The Next-gen Databases [closed]
Asked Answered
K

8

55

I'm learning traditional Relational Databases (with PostgreSQL) and doing some research I've come across some new types of databases. CouchDB, Drizzle, and Scalaris to name a few, what is going to be the next database technologies to deal with?

Kellie answered 12/11, 2008 at 2:2 Comment(5)
Could someone please update this question to refer to "databases" instead of "SQL"?Flexure
Even though randin is using the term SQL incorrectly, I think that change would be against the spirit of peer editing.World
too late.. sorry Bill. Feel free to roll back my edit if you feel strongly. I made my change before you posted your comment. I think rephrasing it the way I did is both educational to the OP and more useful to the community.Gibe
Well, it's good to be correct.
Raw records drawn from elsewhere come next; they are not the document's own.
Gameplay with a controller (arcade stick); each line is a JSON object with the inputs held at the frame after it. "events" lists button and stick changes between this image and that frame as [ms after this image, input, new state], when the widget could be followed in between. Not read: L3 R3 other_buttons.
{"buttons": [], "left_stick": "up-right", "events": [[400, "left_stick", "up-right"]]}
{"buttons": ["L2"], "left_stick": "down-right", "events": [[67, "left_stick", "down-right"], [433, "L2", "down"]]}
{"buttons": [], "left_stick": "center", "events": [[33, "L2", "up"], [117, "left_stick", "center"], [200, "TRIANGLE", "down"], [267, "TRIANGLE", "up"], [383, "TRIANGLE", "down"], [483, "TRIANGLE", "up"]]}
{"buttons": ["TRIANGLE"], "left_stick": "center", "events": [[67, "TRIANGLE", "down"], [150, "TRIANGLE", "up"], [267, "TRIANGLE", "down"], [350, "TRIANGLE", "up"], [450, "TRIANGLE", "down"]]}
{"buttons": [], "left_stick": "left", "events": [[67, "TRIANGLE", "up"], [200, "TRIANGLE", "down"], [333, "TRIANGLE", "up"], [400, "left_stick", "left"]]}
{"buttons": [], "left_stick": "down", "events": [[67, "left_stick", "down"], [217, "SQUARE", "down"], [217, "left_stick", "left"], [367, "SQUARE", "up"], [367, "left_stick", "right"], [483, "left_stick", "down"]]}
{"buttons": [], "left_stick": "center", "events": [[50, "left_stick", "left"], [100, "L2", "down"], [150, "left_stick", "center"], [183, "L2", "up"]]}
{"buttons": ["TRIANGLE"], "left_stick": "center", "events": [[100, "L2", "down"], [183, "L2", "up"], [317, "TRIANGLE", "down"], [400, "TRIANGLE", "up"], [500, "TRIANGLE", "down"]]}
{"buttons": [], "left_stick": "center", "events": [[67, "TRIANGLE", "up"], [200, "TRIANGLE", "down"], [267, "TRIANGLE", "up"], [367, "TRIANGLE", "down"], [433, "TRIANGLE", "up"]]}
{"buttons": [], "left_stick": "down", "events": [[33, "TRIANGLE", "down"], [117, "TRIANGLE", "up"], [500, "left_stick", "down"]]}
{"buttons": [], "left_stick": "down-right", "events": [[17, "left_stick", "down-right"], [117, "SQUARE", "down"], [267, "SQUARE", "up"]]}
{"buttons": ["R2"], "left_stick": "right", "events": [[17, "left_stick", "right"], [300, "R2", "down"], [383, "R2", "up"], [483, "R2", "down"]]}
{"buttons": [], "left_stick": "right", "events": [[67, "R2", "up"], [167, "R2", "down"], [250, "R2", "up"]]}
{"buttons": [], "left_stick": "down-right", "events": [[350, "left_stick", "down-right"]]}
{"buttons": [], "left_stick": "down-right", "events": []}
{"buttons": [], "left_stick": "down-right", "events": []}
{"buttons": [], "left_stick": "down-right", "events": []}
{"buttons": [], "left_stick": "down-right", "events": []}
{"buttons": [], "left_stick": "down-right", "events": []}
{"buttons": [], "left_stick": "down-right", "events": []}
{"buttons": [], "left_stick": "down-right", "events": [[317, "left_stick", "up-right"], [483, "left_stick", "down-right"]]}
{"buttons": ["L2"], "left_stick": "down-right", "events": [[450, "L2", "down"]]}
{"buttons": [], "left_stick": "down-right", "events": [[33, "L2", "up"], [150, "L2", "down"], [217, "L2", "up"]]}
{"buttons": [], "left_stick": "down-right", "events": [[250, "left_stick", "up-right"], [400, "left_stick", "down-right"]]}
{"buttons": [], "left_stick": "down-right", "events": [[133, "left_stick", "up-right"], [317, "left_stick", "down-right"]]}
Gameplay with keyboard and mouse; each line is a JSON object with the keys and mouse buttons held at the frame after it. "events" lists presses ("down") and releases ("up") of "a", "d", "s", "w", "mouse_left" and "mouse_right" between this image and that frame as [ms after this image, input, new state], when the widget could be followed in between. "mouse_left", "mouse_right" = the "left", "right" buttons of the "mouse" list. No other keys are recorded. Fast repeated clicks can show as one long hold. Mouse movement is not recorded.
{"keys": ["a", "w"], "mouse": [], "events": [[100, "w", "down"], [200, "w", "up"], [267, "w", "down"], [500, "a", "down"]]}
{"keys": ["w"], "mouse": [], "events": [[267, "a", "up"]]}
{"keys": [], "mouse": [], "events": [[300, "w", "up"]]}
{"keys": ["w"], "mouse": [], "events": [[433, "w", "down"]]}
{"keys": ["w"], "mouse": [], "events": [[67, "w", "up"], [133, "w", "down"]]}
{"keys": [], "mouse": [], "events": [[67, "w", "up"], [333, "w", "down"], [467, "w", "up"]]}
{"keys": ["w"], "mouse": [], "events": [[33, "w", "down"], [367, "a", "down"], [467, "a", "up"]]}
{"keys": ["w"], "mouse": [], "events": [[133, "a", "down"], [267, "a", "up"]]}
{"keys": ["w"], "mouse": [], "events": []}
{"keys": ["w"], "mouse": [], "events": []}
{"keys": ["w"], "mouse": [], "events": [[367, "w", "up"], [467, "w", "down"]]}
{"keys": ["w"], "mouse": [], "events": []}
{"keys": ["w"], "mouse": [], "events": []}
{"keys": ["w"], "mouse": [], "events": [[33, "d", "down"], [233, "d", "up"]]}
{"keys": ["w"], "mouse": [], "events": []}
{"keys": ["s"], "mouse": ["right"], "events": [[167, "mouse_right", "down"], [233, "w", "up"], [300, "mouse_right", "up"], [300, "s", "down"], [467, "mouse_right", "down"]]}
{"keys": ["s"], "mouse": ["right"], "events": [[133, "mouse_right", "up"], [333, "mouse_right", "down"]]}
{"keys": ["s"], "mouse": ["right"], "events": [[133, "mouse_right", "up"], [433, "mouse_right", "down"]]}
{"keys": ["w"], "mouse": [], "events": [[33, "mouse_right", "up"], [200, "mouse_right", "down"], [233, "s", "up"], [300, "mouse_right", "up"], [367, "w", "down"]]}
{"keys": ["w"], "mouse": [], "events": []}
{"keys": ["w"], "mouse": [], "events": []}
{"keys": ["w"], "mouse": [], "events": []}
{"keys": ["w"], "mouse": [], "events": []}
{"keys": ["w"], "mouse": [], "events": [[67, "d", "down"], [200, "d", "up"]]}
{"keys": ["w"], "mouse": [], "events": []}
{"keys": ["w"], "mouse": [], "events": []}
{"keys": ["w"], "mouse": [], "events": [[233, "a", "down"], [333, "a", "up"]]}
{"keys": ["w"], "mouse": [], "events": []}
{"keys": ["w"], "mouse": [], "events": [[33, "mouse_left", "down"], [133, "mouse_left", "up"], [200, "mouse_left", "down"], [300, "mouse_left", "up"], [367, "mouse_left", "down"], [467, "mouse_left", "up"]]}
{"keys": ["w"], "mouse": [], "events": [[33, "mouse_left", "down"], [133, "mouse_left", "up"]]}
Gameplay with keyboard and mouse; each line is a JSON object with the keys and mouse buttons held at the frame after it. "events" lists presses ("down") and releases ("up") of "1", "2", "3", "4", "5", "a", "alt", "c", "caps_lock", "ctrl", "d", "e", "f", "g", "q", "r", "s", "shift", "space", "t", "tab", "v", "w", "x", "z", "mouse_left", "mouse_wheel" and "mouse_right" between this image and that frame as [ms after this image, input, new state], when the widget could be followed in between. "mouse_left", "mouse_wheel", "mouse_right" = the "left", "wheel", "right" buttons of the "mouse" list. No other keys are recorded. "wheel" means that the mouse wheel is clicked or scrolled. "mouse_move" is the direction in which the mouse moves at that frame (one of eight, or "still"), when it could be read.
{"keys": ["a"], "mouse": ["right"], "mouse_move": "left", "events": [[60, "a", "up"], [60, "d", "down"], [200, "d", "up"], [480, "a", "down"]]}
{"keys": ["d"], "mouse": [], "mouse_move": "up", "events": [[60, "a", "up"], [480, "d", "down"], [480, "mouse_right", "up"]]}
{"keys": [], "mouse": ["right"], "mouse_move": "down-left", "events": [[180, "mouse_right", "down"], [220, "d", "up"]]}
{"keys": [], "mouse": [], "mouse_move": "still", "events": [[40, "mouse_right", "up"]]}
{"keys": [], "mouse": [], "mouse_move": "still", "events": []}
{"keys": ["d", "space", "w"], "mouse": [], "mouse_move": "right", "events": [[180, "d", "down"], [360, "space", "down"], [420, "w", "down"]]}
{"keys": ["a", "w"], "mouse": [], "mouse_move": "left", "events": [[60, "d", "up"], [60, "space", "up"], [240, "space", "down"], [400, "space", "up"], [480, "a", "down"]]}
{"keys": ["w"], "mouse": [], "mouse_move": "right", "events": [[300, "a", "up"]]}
A tech writer friend of mine said, "you can't get the right answers unless you ask the right questions."World
Ah, sorry about the misleading question, my knowledge of SQL and databases was non-existent when I asked the question.Kellie
W
105

I would say next-gen database, not next-gen SQL.

SQL is a language for querying and manipulating relational databases. SQL is dictated by an international standard. While the standard is revised, it seems to always work within the relational database paradigm.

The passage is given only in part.